> _Exercise objective_: Set down the line that contains "young man in white hoodie: 337" and every line after it to the end of the entries, exactly as they stand and nothing more.

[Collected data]
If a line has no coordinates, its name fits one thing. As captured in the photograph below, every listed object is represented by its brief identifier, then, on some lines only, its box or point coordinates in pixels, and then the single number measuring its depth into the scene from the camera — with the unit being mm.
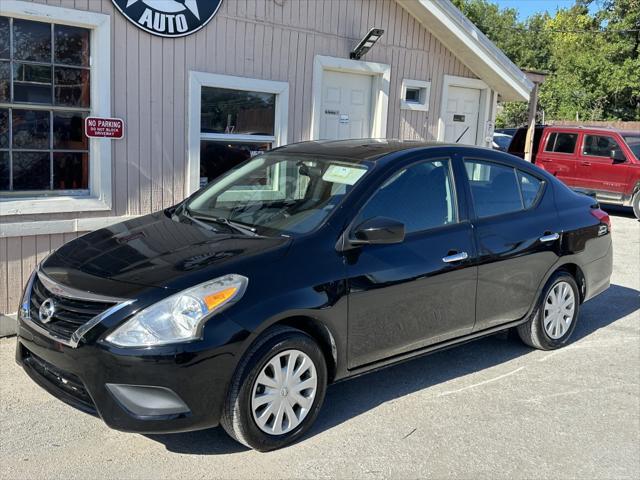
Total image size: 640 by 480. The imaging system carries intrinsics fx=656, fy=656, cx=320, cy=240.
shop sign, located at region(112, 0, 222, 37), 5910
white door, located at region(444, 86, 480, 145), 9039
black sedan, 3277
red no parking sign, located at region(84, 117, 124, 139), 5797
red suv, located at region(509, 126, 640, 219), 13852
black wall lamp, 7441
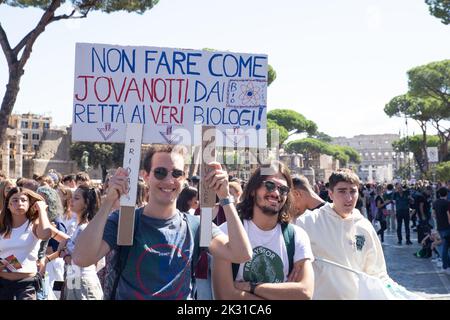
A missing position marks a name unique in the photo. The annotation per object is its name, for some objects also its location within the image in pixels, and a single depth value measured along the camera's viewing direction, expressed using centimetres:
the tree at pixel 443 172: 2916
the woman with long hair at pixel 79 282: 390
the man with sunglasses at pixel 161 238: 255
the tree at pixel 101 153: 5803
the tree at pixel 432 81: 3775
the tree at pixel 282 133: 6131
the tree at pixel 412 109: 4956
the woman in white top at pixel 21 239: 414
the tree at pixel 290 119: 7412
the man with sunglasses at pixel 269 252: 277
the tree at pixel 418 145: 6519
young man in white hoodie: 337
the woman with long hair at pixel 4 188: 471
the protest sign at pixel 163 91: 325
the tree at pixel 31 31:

> _Response to this exercise_:
young man in white hoodie: 337
the woman with long hair at pixel 4 188: 471
the protest sign at pixel 163 91: 325
the tree at pixel 31 31:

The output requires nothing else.